Banyuwangi merupakan salah satu kabupaten yang memiliki kawasan terluas. Bahkan jika melihat data di peta digital, luasan wilayah Banyuwangi yang hanya Kabupaten mengalahkan luasan Bali yang menjadi Provinsi. Sehingga tidak sedikit berbagai inovasi terus diupayakan masyarakatnya guna memaksimalkan potensi yang ada di Bumi Blambangan.
Tak hanya luasan wilayah, Banyuwangi juga memiliki garis pantai cukup panjang. Bagaimana tidak, garis pantai wilayah Banyuwangi terbentang mulai dari timur hingga selatan wilayahnya. Maka tak heran jika dewasa kini perkembangan sektor wisata pantai terus digarap dan diolah oleh pemerintah daerah agar menjadi jujukan wisatawan.
Namun luasan pantai Banyuwangi layaknya dua sisi mata pisau, satu sisi memiliki potensi manfaat yang bisa dikelola menjadi destinasi wisata. Pun disisi lain memiliki dampak potensi kebencanaan yang juga membahayakan bagi masyarakat di pesisir pantai tersebut.
Nahasnya beberapa pembangunan yang terjadi di pesisir pantai Banyuwangi kadang kurang memikirkan dampak lingkungan yang ditimbulkan. Sebut saja pembangunan proyek dermaga perikanan yang mereklamasi pantai berjarak 600 meter dari Pantai Watu Dodol.
Dampaknya, lapak pedagang yang dulunya berjarak 30 meter dari jalur pantura Banyuwangi - Situbondo kini menjadi 15 meter. Hal itu dikarenakan abarasi air laut yang membuat garis pantai semakin mendekat ke daratan. Tak hanya lapak pedagang, beberapa fasilitas umum seperti toilet dan mushola juga terdampak.
Padahal jika melihat potensi bawah laut disekitar lokasi, sekecil apapun proyek di wilayah pantai, terlebih reklamasi akan berdampak pada ekosistem dan perubahan gelombang. Selain itu, karena lokasi proyek berada di Selat Bali yang memiliki arus kuat sehingga berdampak pada perubahan garis pantai. (Red. Radar Banyuwangi edisi 12 Januari 2019).
Faktor Alam
Meski hemat penulis terjadinya abrasi di sejumlah pantai tidak hanya di sebabkan pembangnan saja, namun juga karena faktor alam yang juga berperan mempengaruhi segala aspeknya.

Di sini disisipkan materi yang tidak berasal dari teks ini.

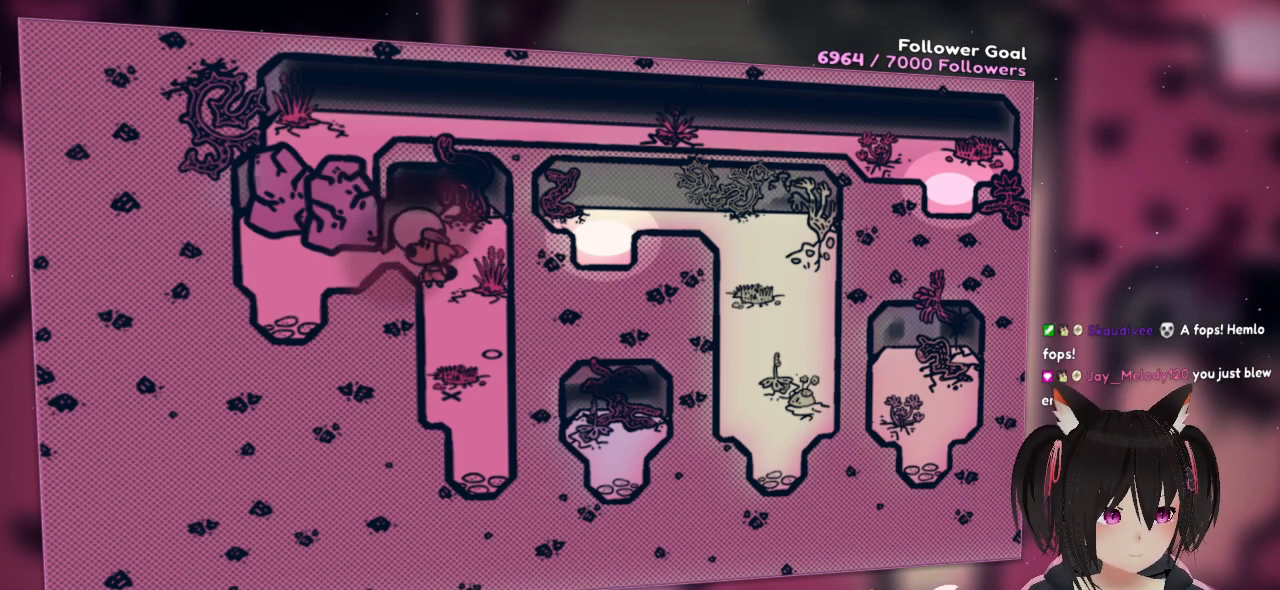
{"buttons": [], "left_stick": "center", "right_stick": "center", "events": []}
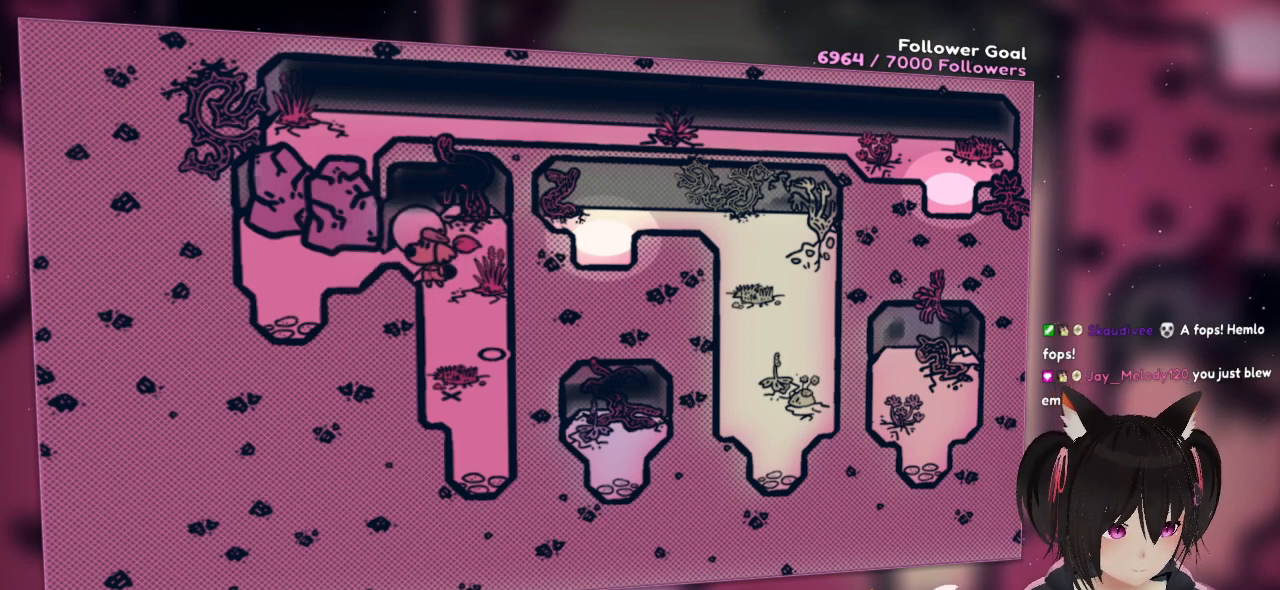
{"buttons": [], "left_stick": "center", "right_stick": "center", "events": []}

Sehingga perlu ada penyadaran bersama oleh masyarakat untuk mengamankan garis pantai di Banyuwangi.
Sekedar diketahui, beberapa pantai di Banyuwangi saat ini sudah mengalami abrasi akibat tenaga gelombang laut dan arus laut yang bersifat merusak. Sebut saja abrasi yang terjadi di area Pantai Cacalan, Pantai Blimbingsari dan beberapa pantai lainnya di kawasan Kecamatan Wongsorejo yang kondisinya memprihatinkan.

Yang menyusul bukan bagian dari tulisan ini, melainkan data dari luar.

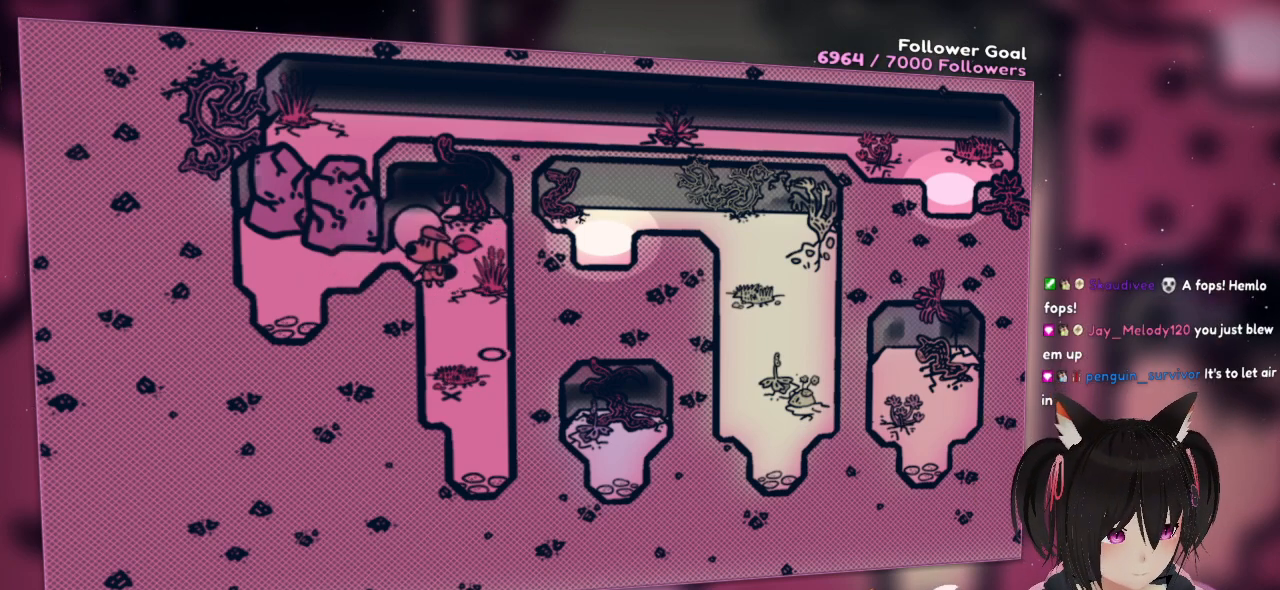
{"buttons": [], "left_stick": "center", "right_stick": "center", "events": []}
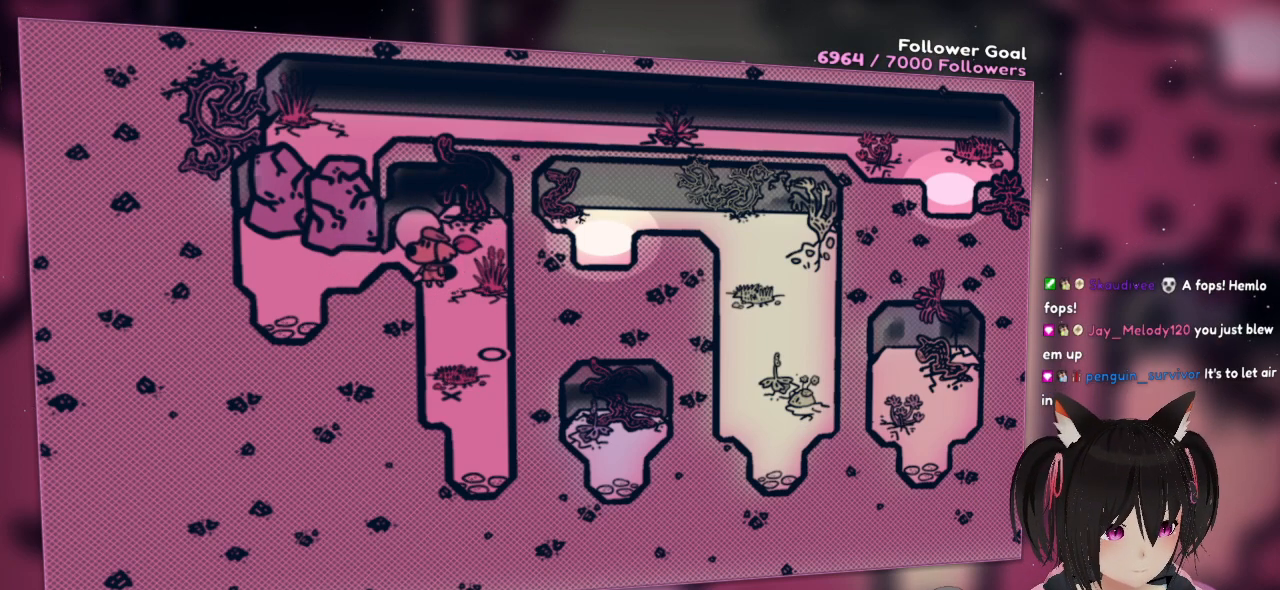
{"buttons": [], "left_stick": "center", "right_stick": "center", "events": []}
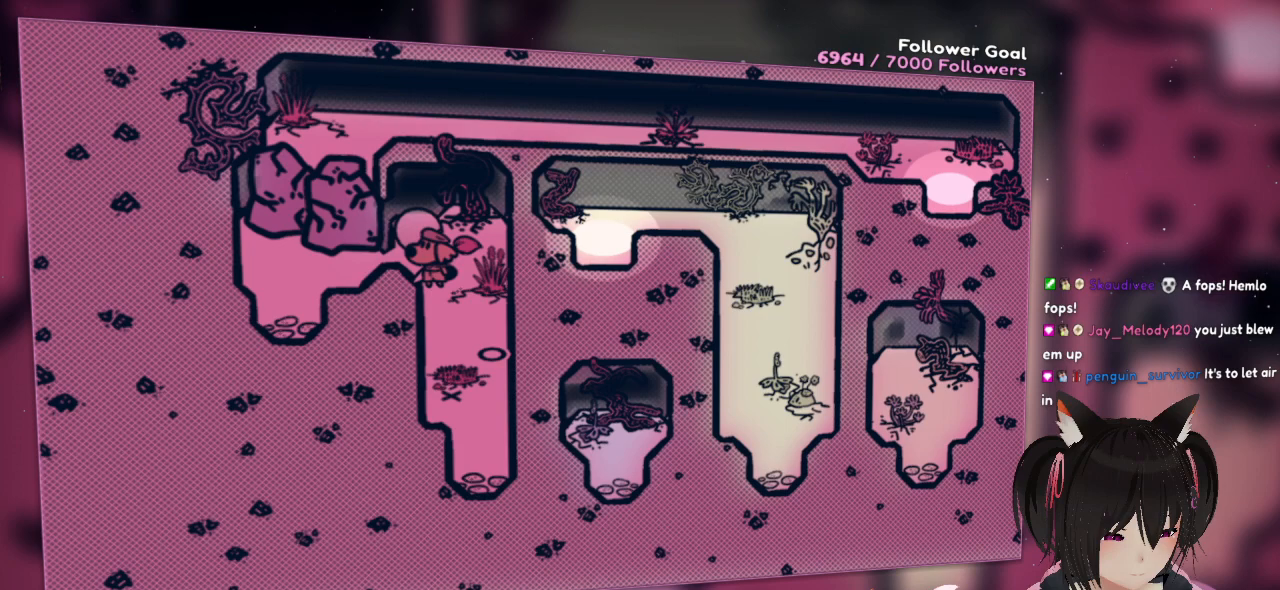
{"buttons": [], "left_stick": "center", "right_stick": "center", "events": []}
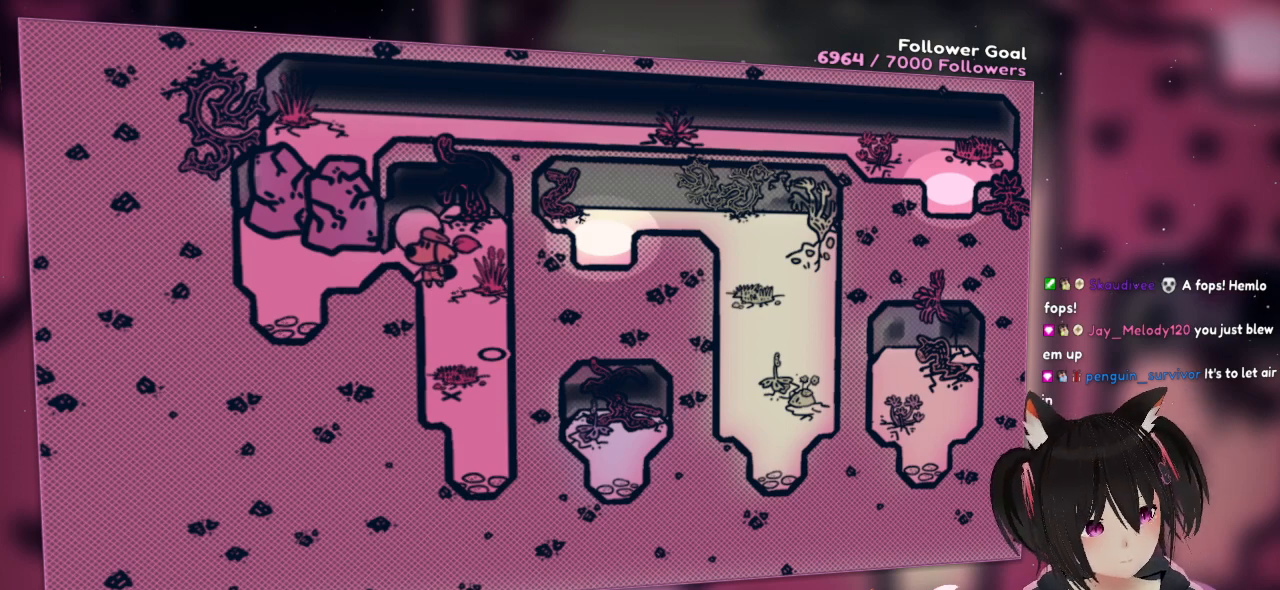
{"buttons": [], "left_stick": "center", "right_stick": "center", "events": []}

Oleh karenanya upaya-upaya penyadaran kepada masyarakat agar terus peduli terhadap lingkungannya terus digerakan. Salah satunya kegiatan Jambore Banyuwangi Bebas sampah 2020. Jambore digelar di Pantai Kedung Derus, Desa Pondoknongko, Kecamatan Kabat menggelar beragam kegiatan.

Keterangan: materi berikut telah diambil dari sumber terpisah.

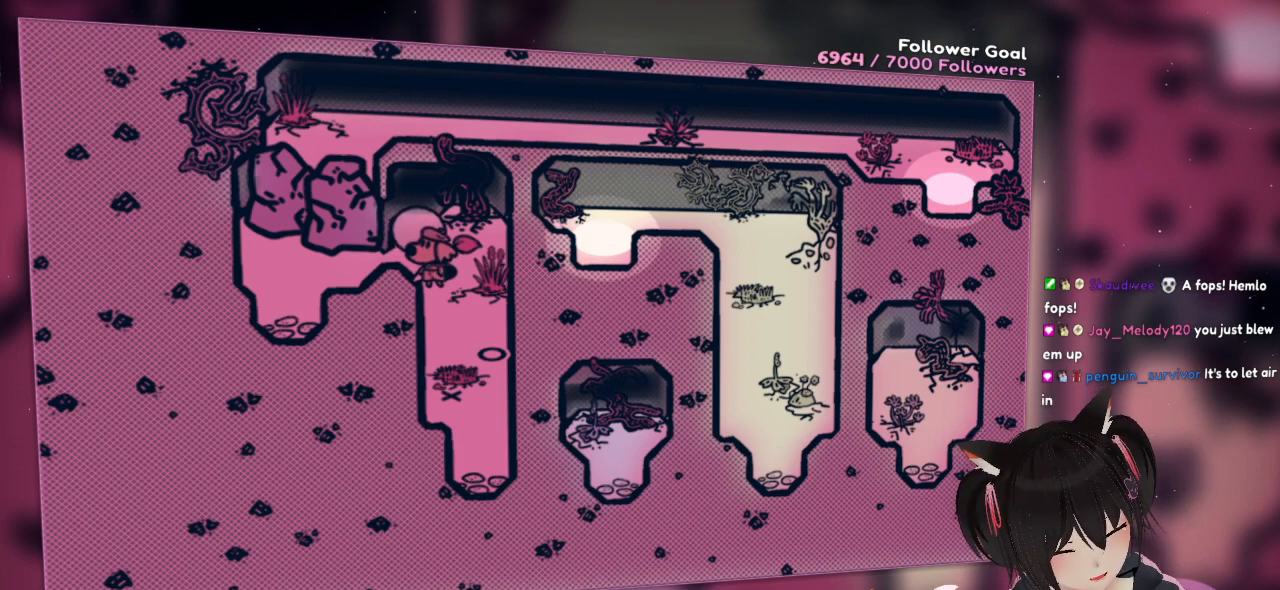
{"buttons": [], "left_stick": "center", "right_stick": "center", "events": []}
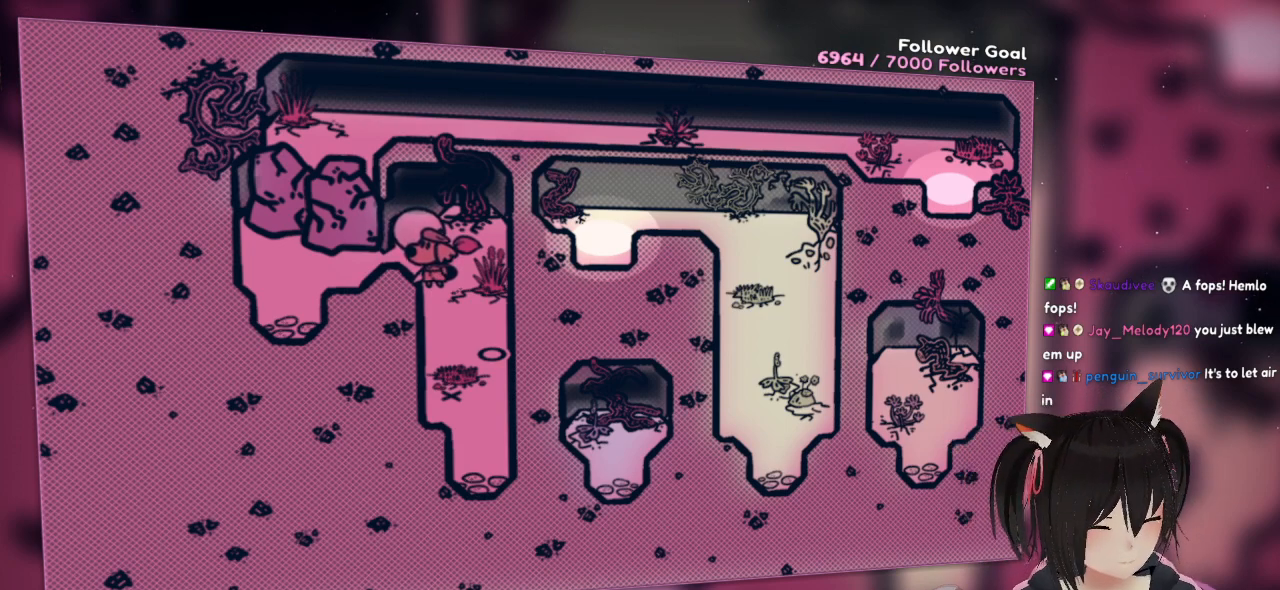
{"buttons": [], "left_stick": "up", "right_stick": "center", "events": [[433, "left_stick", "up-left"], [500, "left_stick", "up"]]}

Selama tiga hari, peserta diajak untuk ikut serta bertukar fikiran mulai diskusi tentang masalah sampah, pengelolaan limbah, hingga melakukan penanaman pohon mangrove di sepanjang pantai bersama Komunitas Bengkel Kreasi Indonesia Berkarya (Berkibar). Penanaman mangrove ini tentu menjadi angin segar bagi pesisir pantai Banyuwangi.
Sebab berdasarkan rilis Food and Agriculture Organization (FAO) secara ekologis, ekosistem mangrove dapat menghasilkan sejumlah besar detritus. Sebagian detritus ini dimanfaatkan sebagai bahan makanan oleh fauna makrobenthos dan sebagian yang lain diuraikan secara bakterial menjadi unsur hara yang berperan dalam penyuburan perairan.